I was recently invited to become a panellist for the session on ‘Natural Hazards Communications, Education, and Policy-Science-Public Interface’ at the 2021 Natural Hazards conference organised by the Earth Observatory of Singapore. The panel focused on
communications before, during and after disasters between researchers, the public, policy makers, and practitioners, including uncertainty, visualisation, education and scenarios. I shared our Philippine experience of conducting an interactive forum on disaster and climate change for women as part of Curiosity's consulting work for WeDpro, a women's rights and education NGO. As part of the panel, we needed to present with certain questions in mind:
What in your experience are the main pitfalls in communication? How do we avoid miscommunication?
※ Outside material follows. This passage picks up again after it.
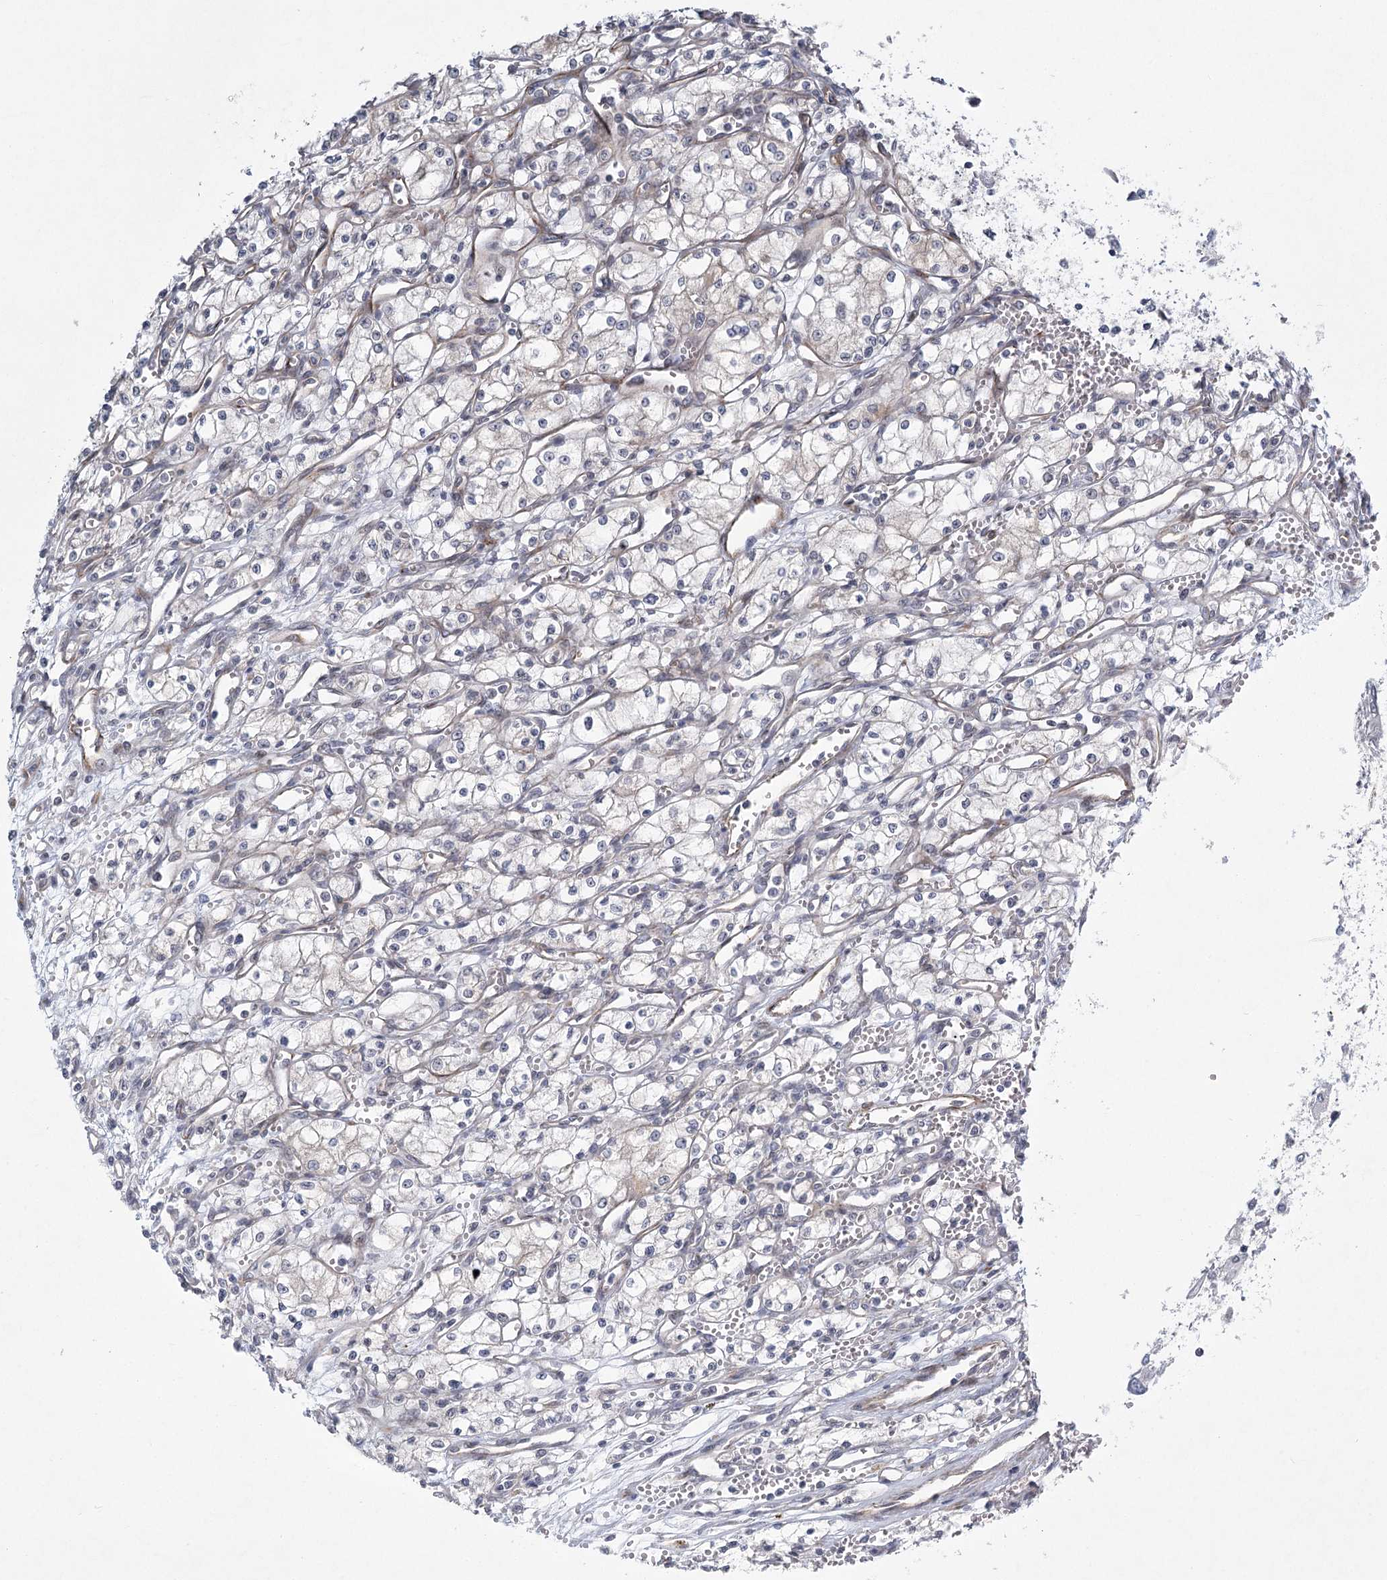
{"staining": {"intensity": "weak", "quantity": "<25%", "location": "cytoplasmic/membranous"}, "tissue": "renal cancer", "cell_type": "Tumor cells", "image_type": "cancer", "snomed": [{"axis": "morphology", "description": "Adenocarcinoma, NOS"}, {"axis": "topography", "description": "Kidney"}], "caption": "Immunohistochemistry (IHC) image of neoplastic tissue: renal cancer stained with DAB reveals no significant protein staining in tumor cells.", "gene": "MEPE", "patient": {"sex": "male", "age": 59}}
How do you use social media effectively?
What are your top tips for communicating with government?
I focused my discussion on the typhoon narratives gathered from those who decided NOT to evacuate during Typhoon Haiyan, including lack of knowledge about storm surges, believing that "the poor cannot possibly prepare for disasters", that "God decides who lives or dies during disaster" and that "women don't know anything about rebuilding after disaster". A more detailed explanation of the components of the disaster and climate change forum conceptualised based on this ethnographic understanding can be found here. A draft of the book chapter on non-evacuation decision-making (for the book Disaster Archipelago), which I first authored and co-wrote with cognitive scientists of the EU-funded Marie Curie COGNOVO pogramme can be downloaded here:
During my presentation, I underscored that communication for science and political literacy needs to consider beliefs about disaster based on gender, class, and religion. In my own multidisciplinary work in disaster an anthropologist, well-meaning colleagues from other disciplines will sometimes tell me that cultural considerations are "not the 'real issue'", "they are the 'softer' aspects of disaster management", or are"little things that matter"compared to, say, risk modelling.
I disagree. And I push back on this push back. Anthropologists understand "culture" as the "software" with which humans operate. The process of ascribing meaning to such concepts as "gender", "religion", and "class" informs a wide range of human activities, including, at the macro level, international policy, how governments are run, humanitarian priorities, and at the micro-level, decisions about where to live, whether or not to marry, or where to work. "Culture" is a BIG deal, and its influence on how people think about disaster and behave during catastrophe has long been studied by social scientists of various persuasions, not just anthropologists. I was thankful that the our panel at the Natural Hazards Conference recognised the importance of socio-cultural issues, with greater involvement form social scientists in the area of science literacy and disaster management policy identified as a major opportunity in our ideation session.